George Gaylord Simpson’s Tempo and mode in evolution, published in 1944, was the main work that explained this gradual interpretation of evolution. In this work, Simpson summarized the extrapolation of micro-evolution in the macro-evolution and underlined that most evolution proceeds through steady and gradual phyletic transformation of the whole lineage. This interpretation is named “anagenesis” or “phyletic gradualism”.

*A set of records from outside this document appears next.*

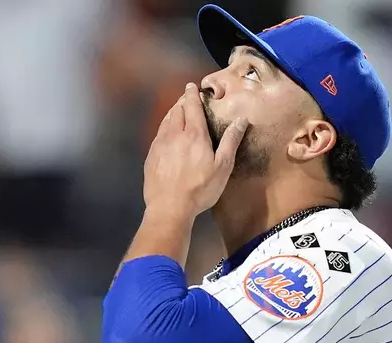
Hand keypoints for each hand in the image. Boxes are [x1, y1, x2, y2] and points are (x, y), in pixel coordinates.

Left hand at [143, 82, 248, 217]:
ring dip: (172, 114)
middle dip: (182, 102)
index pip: (191, 106)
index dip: (192, 95)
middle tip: (186, 100)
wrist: (169, 207)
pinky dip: (164, 128)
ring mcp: (159, 145)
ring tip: (177, 113)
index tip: (191, 86)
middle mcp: (174, 134)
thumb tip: (241, 120)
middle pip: (176, 110)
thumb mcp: (222, 167)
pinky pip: (158, 135)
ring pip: (165, 121)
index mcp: (194, 134)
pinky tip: (167, 135)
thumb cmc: (200, 188)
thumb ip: (230, 141)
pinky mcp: (150, 156)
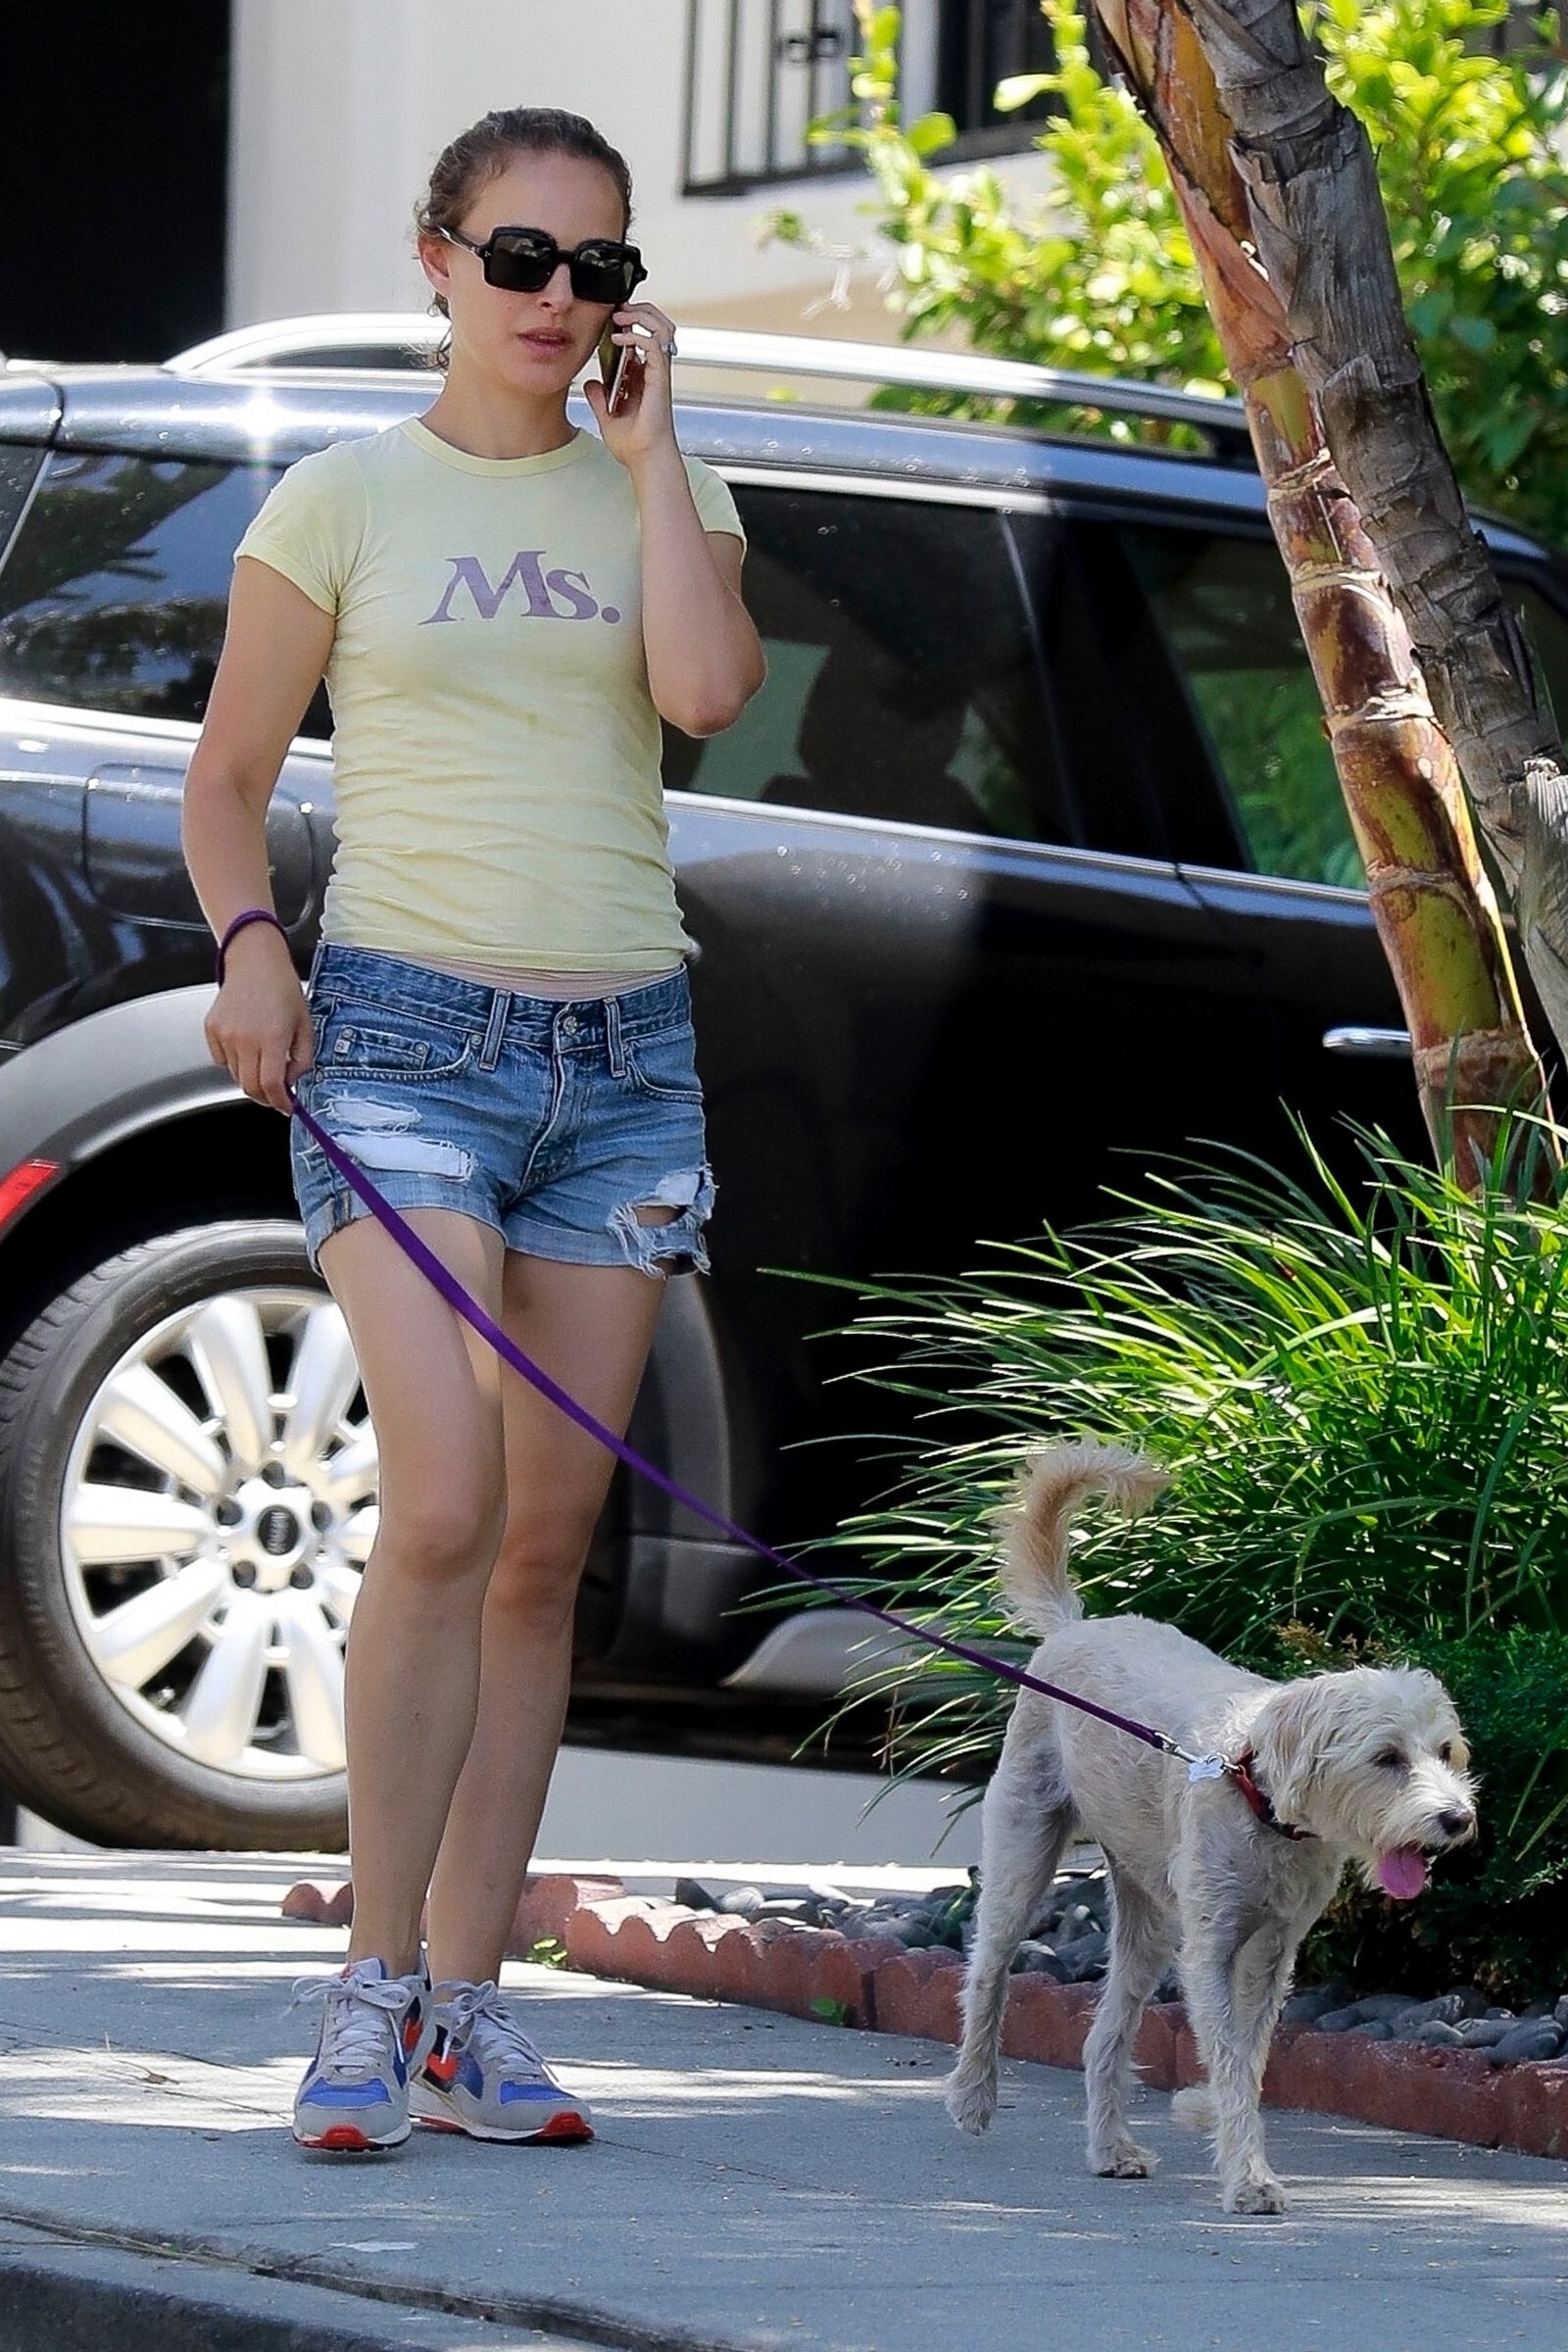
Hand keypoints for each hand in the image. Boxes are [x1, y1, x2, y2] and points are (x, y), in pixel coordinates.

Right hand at [204, 928, 312, 1115]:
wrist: (255, 961)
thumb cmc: (282, 988)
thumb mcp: (305, 1024)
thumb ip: (303, 1058)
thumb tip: (292, 1081)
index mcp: (273, 1037)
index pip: (271, 1085)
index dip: (280, 1102)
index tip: (286, 1107)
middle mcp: (246, 1038)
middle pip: (250, 1087)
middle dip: (265, 1097)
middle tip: (276, 1093)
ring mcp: (225, 1034)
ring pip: (236, 1075)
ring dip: (251, 1076)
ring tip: (263, 1058)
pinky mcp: (211, 1029)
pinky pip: (221, 1060)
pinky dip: (234, 1062)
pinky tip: (247, 1044)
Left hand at [583, 302, 678, 467]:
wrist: (645, 459)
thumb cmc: (634, 445)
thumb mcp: (607, 417)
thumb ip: (598, 398)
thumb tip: (591, 383)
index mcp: (644, 377)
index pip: (644, 337)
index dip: (631, 321)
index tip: (611, 317)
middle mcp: (654, 372)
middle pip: (659, 326)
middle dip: (640, 310)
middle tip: (619, 309)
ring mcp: (659, 374)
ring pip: (662, 329)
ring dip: (642, 316)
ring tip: (621, 316)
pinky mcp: (659, 379)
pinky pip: (654, 346)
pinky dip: (638, 336)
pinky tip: (620, 338)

The Modern Synthesis was a great step forward for Darwinian theory. Its biological definition of species is still valid today even if scientists are suggesting and analyzing new ways of formation of species. The first cracks in the Synthesis, however, would not directly come from the genetic and biological mechanisms of formation of species but from the paleontological data and from the mechanism of geographical distribution of species.
[1] Marx to Lassalle, 16 January 1861.
[2] K. Marx, The Capital, Chapter 7.
[3] K. Marx, The Poverty of Philosophy.
[4] A. Pannekoek, Marxism and Darwinism.
[5] T. Dobzhansky, What is a species?, 1937.